Eesti in brief - 2010-06-16

  • 2010-06-16

Dmitri Savins, who is accused of having hijacked the Arctic Sea last summer, has accused the former Estonian intelligence coordinator Erik Niiles Kroos of having ordered the crime, reports EPL Online. Savins said in his testimony that he did not know how to prove it, but businessman and former civil servant Erik Niiles Kross commissioned the hijacking of the vessel. Savins testified that the hijacking was planned with the objective of collecting ransom, and participants in the operation were offered 10,000 euros. Savins, as the organizer, was supposed to collect 100,000 euros, but he claimed that the pay was later raised by two times. Kross himself commented that the hijacking charges against him are false and are Russia’s payback for his help provided to Georgia.
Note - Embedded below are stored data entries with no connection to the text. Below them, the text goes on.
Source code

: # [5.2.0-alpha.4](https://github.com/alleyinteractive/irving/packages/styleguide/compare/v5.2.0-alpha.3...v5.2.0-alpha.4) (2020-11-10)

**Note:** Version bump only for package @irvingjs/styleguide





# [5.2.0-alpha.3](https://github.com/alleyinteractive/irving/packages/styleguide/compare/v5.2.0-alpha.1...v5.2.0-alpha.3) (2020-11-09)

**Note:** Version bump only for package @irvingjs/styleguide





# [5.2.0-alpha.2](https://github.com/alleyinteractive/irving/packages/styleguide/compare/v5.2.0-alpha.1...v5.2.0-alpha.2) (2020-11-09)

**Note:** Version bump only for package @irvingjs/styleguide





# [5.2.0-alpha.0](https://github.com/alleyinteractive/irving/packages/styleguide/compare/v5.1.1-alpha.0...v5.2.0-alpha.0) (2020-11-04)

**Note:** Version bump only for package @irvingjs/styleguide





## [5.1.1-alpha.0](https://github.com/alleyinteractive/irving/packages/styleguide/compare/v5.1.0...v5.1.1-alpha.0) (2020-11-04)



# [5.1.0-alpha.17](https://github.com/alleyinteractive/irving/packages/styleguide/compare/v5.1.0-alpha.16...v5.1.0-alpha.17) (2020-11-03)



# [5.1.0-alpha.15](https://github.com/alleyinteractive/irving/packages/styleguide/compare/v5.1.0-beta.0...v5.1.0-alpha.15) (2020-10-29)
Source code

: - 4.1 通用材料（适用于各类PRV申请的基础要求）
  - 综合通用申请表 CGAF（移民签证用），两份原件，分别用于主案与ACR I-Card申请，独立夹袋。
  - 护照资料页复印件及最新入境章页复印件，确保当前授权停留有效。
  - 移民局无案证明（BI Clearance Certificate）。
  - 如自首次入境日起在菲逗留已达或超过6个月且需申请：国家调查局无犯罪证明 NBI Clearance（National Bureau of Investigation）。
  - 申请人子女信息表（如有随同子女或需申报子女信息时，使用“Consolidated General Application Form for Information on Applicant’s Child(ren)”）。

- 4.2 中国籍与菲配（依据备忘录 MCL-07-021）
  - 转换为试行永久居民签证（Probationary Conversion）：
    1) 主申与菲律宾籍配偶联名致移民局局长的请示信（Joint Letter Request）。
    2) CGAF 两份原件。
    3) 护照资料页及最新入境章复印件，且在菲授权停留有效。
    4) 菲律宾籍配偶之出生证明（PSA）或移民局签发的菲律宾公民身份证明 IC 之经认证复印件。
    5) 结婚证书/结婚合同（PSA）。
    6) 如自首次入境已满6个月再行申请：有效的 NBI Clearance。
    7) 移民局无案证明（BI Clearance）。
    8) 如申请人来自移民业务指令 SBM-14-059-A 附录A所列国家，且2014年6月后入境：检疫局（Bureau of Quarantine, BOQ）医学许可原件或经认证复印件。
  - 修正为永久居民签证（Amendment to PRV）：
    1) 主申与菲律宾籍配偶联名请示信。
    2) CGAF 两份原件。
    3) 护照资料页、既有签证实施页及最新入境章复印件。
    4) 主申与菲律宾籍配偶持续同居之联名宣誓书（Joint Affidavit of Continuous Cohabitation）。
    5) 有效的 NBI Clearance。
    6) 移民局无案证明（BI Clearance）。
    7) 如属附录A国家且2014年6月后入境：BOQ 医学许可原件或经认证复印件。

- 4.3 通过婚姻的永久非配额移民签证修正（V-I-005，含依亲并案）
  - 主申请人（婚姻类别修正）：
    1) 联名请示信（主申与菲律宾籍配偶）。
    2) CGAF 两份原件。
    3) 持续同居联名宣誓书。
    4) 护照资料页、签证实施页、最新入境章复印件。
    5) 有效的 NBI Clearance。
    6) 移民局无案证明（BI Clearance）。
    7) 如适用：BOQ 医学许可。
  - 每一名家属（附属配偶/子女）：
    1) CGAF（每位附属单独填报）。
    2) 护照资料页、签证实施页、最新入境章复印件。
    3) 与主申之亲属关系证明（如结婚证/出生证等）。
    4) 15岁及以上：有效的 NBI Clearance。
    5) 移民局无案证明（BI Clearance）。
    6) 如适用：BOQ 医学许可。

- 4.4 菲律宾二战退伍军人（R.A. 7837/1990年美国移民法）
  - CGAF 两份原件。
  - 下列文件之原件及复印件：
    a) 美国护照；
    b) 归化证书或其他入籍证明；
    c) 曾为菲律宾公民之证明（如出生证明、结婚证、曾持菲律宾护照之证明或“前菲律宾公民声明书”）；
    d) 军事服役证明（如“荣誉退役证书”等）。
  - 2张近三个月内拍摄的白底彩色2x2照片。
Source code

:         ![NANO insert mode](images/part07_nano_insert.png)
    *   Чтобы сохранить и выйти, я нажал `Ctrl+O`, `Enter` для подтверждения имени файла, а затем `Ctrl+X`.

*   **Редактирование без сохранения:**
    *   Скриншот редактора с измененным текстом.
“The claims that I ordered the hijacking of the Arctic Sea are false,” said Kross. He added that he thought that such assertions are linked to his having advised Georgia in matters of security. Kross confirmed that he knows Dmitri Savins. Kross also stated that representatives of Russian, Estonian or any other country’s law enforcement authorities have not turned to him in connection with the case. Public prosecutor Lavly Lepp, who leads the processing of the Arctic Sea case in Estonia, stated that the Prosecutor’s Office and the Security Police Board have checked all known and relevant links between Savins and persons with whom he communicated in Estonia. “The information collected today in the course of the criminal proceedings does not confirm Erik Niiles Kross as being linked to hijacking of the Arctic Sea,” she stated.